The iPhone Jailbreak Debate

Should consumers be allowed to install any application they want on their iPhones? Or will the flood of lower-quality apps, which will undoubtedly follow, ruin the experience?

When it comes to the iPhone, Apple is one of the most protective companies in the industry, perhaps even overprotective, according to a recent ruling by the United States Copyright Office.

Earlier this month, the Library of Congress, which handles exceptions to copyright laws, rightfully struck down Apple’s policy of penalizing consumers who “jailbreak,” or modify, their iPhones to run unauthorized third-party apps.
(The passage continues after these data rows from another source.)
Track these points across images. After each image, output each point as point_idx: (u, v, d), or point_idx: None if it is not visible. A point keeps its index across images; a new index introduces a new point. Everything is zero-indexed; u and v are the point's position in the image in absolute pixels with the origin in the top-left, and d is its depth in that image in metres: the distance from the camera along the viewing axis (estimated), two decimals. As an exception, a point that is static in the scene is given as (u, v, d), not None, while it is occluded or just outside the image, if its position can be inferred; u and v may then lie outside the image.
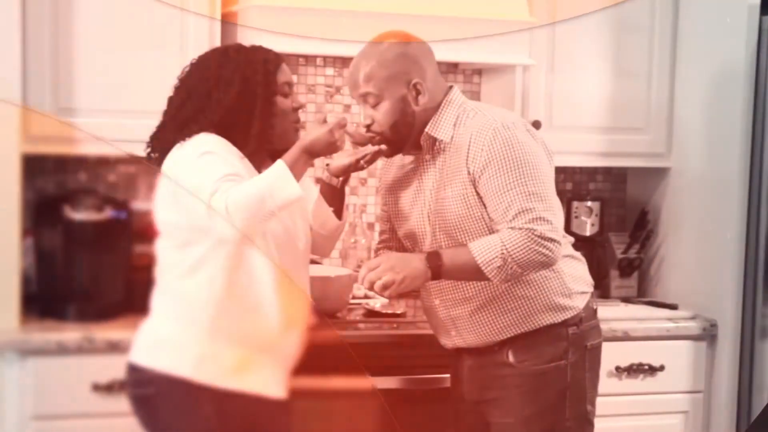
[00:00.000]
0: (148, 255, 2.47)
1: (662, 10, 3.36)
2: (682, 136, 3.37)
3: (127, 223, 2.94)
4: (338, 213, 2.54)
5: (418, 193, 2.49)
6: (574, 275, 2.49)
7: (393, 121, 2.41)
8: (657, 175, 3.48)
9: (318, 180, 2.56)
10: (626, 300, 3.44)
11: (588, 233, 3.43)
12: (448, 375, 2.69)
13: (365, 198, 3.45)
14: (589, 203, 3.47)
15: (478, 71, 3.49)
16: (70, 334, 2.70)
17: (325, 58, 3.37)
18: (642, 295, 3.50)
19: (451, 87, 2.49)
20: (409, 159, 2.53)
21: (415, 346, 2.84)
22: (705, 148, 3.29)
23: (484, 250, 2.29)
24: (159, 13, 2.91)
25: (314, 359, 2.70)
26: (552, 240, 2.29)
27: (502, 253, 2.28)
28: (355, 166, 2.49)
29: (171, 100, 2.42)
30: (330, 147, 2.35)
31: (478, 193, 2.37)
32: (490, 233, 2.36)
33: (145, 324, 2.40)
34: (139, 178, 3.20)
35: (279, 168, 2.27)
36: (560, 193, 2.54)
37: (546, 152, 2.45)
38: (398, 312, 3.02)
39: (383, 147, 2.44)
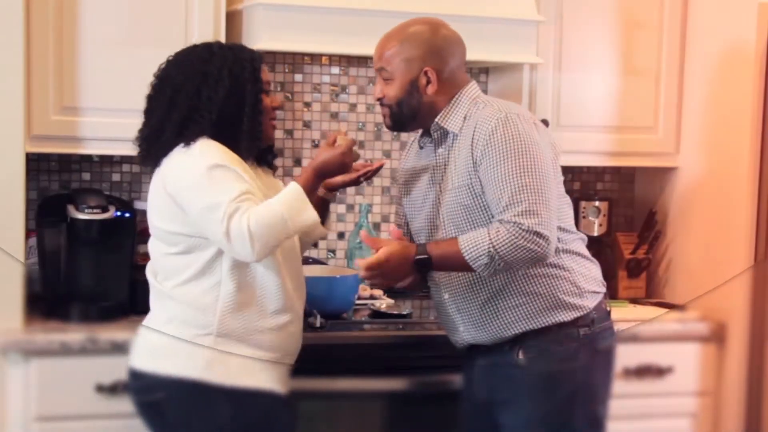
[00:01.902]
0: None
1: (671, 8, 3.34)
2: (690, 136, 3.35)
3: (132, 223, 2.93)
4: (323, 222, 2.55)
5: (430, 187, 2.51)
6: (585, 275, 2.48)
7: (399, 98, 2.46)
8: (665, 174, 3.46)
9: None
10: (634, 301, 3.42)
11: (596, 233, 3.41)
12: (454, 376, 2.67)
13: (371, 198, 3.44)
14: (596, 203, 3.45)
15: (485, 70, 3.47)
16: (74, 334, 2.69)
17: (330, 56, 3.36)
18: (650, 296, 3.48)
19: (470, 82, 2.50)
20: (423, 153, 2.55)
21: (420, 347, 2.82)
22: (713, 148, 3.26)
23: (472, 247, 2.30)
24: (164, 12, 2.89)
25: (319, 359, 2.70)
26: (539, 234, 2.27)
27: (489, 251, 2.28)
28: (356, 182, 2.57)
29: (153, 98, 2.42)
30: (342, 169, 2.44)
31: (482, 184, 2.38)
32: None
33: (149, 331, 2.39)
34: (143, 178, 3.19)
35: (296, 192, 2.32)
36: (567, 192, 2.53)
37: (552, 148, 2.45)
38: (404, 313, 3.00)
39: (384, 162, 2.59)
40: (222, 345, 2.34)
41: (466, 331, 2.49)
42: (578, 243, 2.50)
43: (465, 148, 2.41)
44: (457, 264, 2.33)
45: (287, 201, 2.30)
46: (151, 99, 2.43)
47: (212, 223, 2.26)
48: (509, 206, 2.29)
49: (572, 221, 2.52)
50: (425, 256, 2.34)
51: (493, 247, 2.27)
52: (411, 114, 2.47)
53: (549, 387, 2.42)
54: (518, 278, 2.41)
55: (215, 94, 2.36)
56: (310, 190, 2.36)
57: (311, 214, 2.32)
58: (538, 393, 2.42)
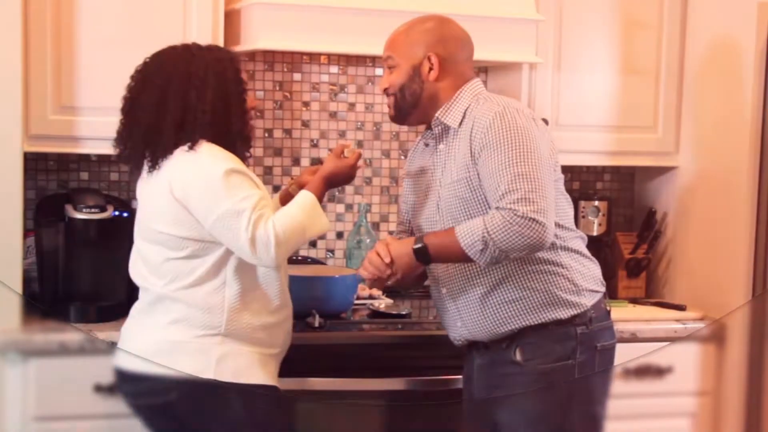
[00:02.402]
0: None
1: (671, 8, 3.33)
2: (690, 135, 3.34)
3: (130, 222, 2.92)
4: None
5: (432, 183, 2.53)
6: (583, 273, 2.47)
7: (402, 84, 2.48)
8: (665, 174, 3.45)
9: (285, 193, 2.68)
10: (634, 301, 3.41)
11: (595, 233, 3.41)
12: (452, 376, 2.67)
13: (370, 198, 3.43)
14: (596, 203, 3.45)
15: (485, 69, 3.47)
16: (72, 334, 2.68)
17: (329, 55, 3.35)
18: (650, 295, 3.47)
19: (474, 78, 2.52)
20: (427, 151, 2.56)
21: (419, 347, 2.82)
22: (713, 148, 3.26)
23: (467, 234, 2.31)
24: (162, 12, 2.89)
25: (318, 359, 2.69)
26: (534, 220, 2.27)
27: (483, 237, 2.28)
28: None
29: (136, 99, 2.40)
30: (349, 179, 2.55)
31: (480, 176, 2.39)
32: None
33: (152, 334, 2.39)
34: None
35: (312, 200, 2.40)
36: (567, 192, 2.53)
37: (551, 146, 2.45)
38: (403, 312, 3.00)
39: (363, 165, 2.65)
40: (228, 344, 2.36)
41: (463, 327, 2.49)
42: (578, 241, 2.50)
43: (463, 142, 2.42)
44: (454, 252, 2.34)
45: (305, 210, 2.37)
46: (133, 100, 2.41)
47: (235, 230, 2.28)
48: (505, 194, 2.30)
49: (572, 219, 2.52)
50: (421, 245, 2.36)
51: (488, 232, 2.28)
52: (413, 101, 2.48)
53: (546, 385, 2.41)
54: (515, 273, 2.41)
55: (203, 95, 2.36)
56: (319, 198, 2.44)
57: (325, 223, 2.41)
58: (535, 391, 2.41)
Before the ruling, Apple could void the warranties of consumers who “cracked” their devices, in addition to having the right to levy a $2,500 fine.
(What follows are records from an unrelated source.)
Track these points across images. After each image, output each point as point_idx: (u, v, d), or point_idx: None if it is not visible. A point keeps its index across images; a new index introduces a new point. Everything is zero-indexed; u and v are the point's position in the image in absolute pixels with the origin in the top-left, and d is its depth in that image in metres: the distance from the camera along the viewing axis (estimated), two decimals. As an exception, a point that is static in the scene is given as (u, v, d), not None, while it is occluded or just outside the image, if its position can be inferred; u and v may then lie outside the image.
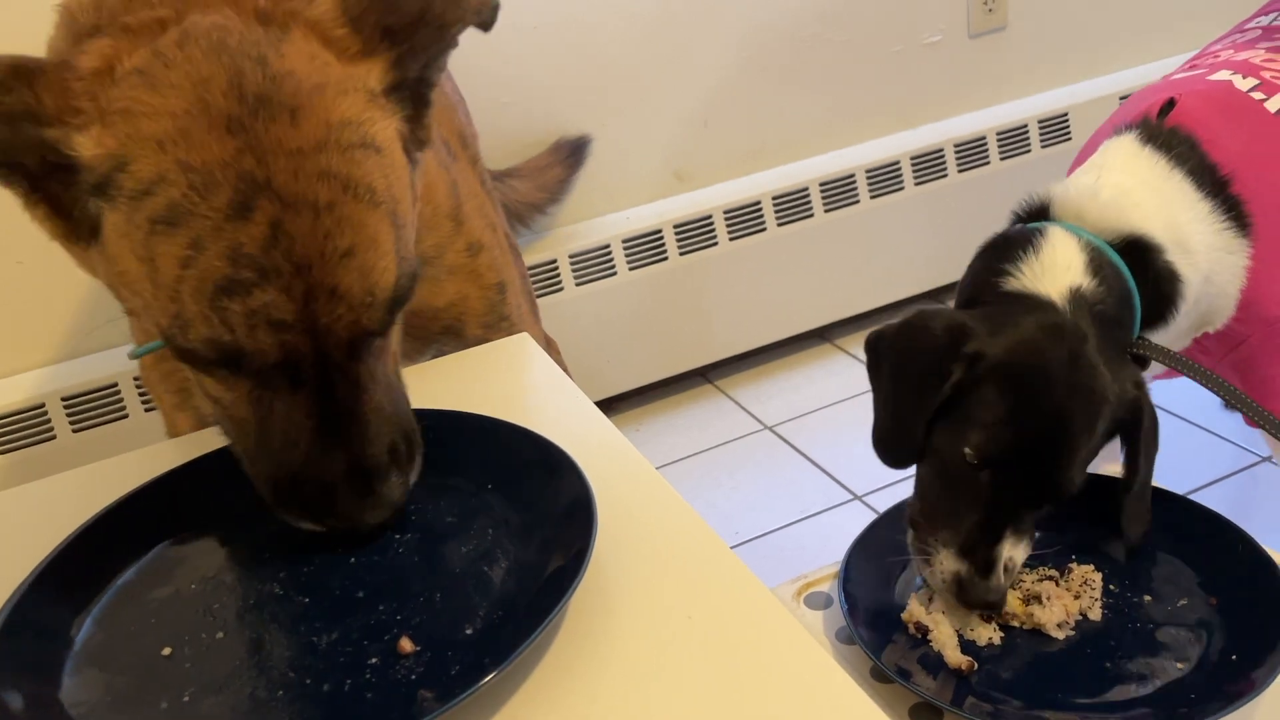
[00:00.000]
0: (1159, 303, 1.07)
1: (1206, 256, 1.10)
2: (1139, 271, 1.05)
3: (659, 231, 2.08)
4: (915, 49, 2.28)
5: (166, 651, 0.63)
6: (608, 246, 2.05)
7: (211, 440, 0.83)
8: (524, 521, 0.70)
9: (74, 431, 1.74)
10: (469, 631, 0.62)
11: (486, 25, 0.79)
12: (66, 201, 0.67)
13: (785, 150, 2.23)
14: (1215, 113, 1.15)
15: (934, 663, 0.91)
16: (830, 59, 2.21)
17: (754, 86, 2.17)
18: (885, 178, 2.22)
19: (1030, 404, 0.92)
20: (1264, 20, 1.37)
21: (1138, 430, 0.96)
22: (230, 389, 0.70)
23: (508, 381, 0.93)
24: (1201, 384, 1.05)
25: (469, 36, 0.80)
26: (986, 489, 0.93)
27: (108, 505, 0.73)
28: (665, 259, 2.09)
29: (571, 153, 2.01)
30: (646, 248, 2.08)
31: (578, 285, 2.04)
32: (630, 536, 0.69)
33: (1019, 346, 0.94)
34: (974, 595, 0.93)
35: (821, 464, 1.92)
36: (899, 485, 1.79)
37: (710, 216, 2.11)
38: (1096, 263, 1.02)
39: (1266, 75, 1.20)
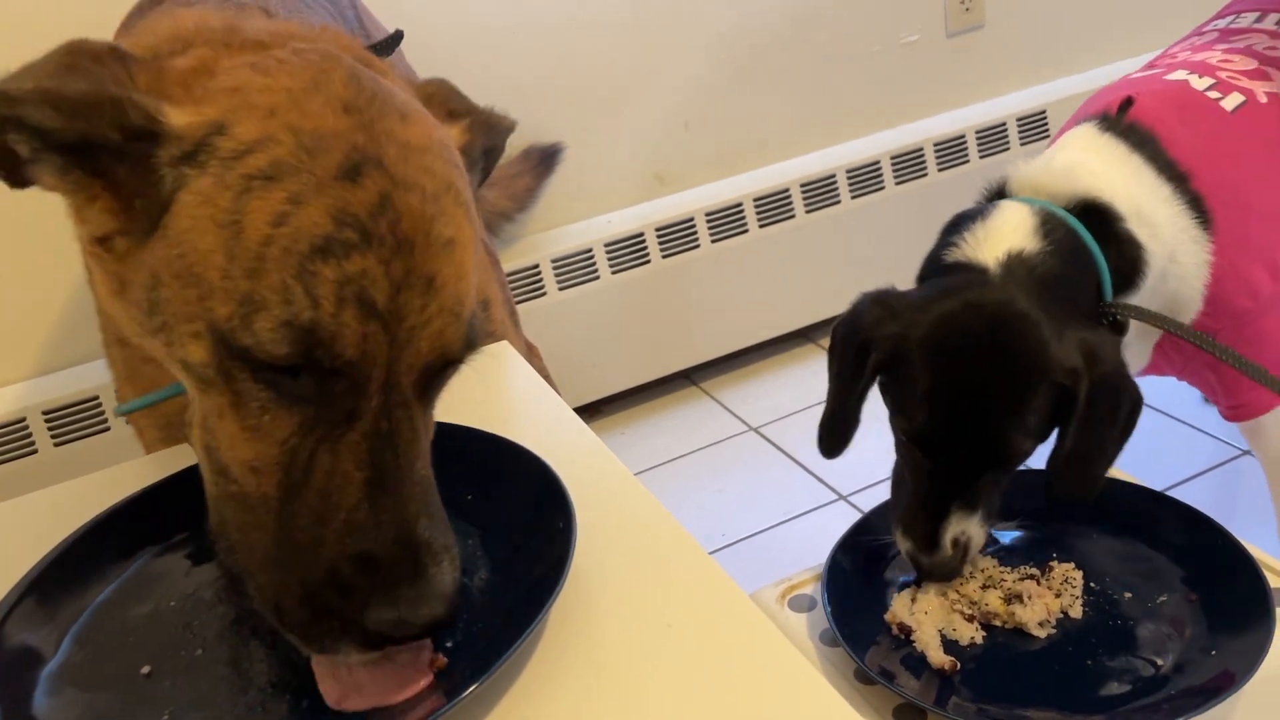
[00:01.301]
0: (1123, 268, 1.07)
1: (1170, 233, 1.10)
2: (1100, 237, 1.05)
3: (641, 235, 2.08)
4: (893, 49, 2.29)
5: (146, 670, 0.63)
6: (590, 250, 2.05)
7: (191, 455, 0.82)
8: (503, 532, 0.70)
9: (55, 445, 1.73)
10: (449, 644, 0.62)
11: (501, 148, 0.79)
12: (131, 186, 0.61)
13: (766, 151, 2.24)
14: (1172, 111, 1.16)
15: (917, 664, 0.91)
16: (809, 60, 2.22)
17: (734, 88, 2.17)
18: (866, 177, 2.22)
19: (947, 376, 0.93)
20: (1221, 23, 1.39)
21: (1075, 395, 0.94)
22: (266, 431, 0.59)
23: (488, 390, 0.93)
24: (1184, 338, 1.05)
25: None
26: (925, 465, 0.96)
27: (87, 522, 0.73)
28: (648, 262, 2.10)
29: (541, 160, 2.00)
30: (629, 251, 2.08)
31: (560, 290, 2.04)
32: (610, 545, 0.69)
33: (935, 320, 0.95)
34: (922, 569, 0.96)
35: (807, 465, 1.93)
36: (884, 485, 1.80)
37: (692, 219, 2.11)
38: (1047, 226, 1.02)
39: (1222, 75, 1.21)
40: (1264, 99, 1.19)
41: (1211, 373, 1.20)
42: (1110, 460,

It’s still possible, and quite likely, that Apple will apply technical countermeasures to prevent the practice. But, for now, they won’t be able to sue consumers who alter their software.

The debate at hand is essentially a question of quality or quantity, and whether strict control is a small price to pay for order.

Many tech savvy users feel they shouldn’t be limited to what Apple says they can run, especially after they paid for the device. And they look for new ways to circumvent Apple’s locks on the software. But as soon as a method is released, Apple updates its operating system and relocks it — repeating the process in an “arms race” to patch and exploit security holes.

Apple claims the reason for doing so is to ensure a “great experience with the iPhone.” By controlling the pipeline of “approved” apps, which are sold though its iTunes store, the company can ensure a certain level of quality and safety.

And to Apple’s credit, it shows.

In comparison, rival Google’s Android Market, which is regulated, but not as tightly as iTunes, comes with a lot of clutter — with some useful, and many not so useful apps. And Apple would like to have you believe that taking it a step further, and opening up the platform, could be a recipe for something far worse.

For now, both Apple and Google are still figuring it out. And it’s a fine line to walk. But Apple seems to still believe that control is necessary every step of the way, whereas Google believes in openness.

The Android versus iPhone competition that’s heating up seems eerily similar to a battle Apple once fought with Microsoft decades ago — between Macs and PCs and whether they should be open or closed. And if history is any indication, Apple might want to reverse its position, or it may suffer a similar fate.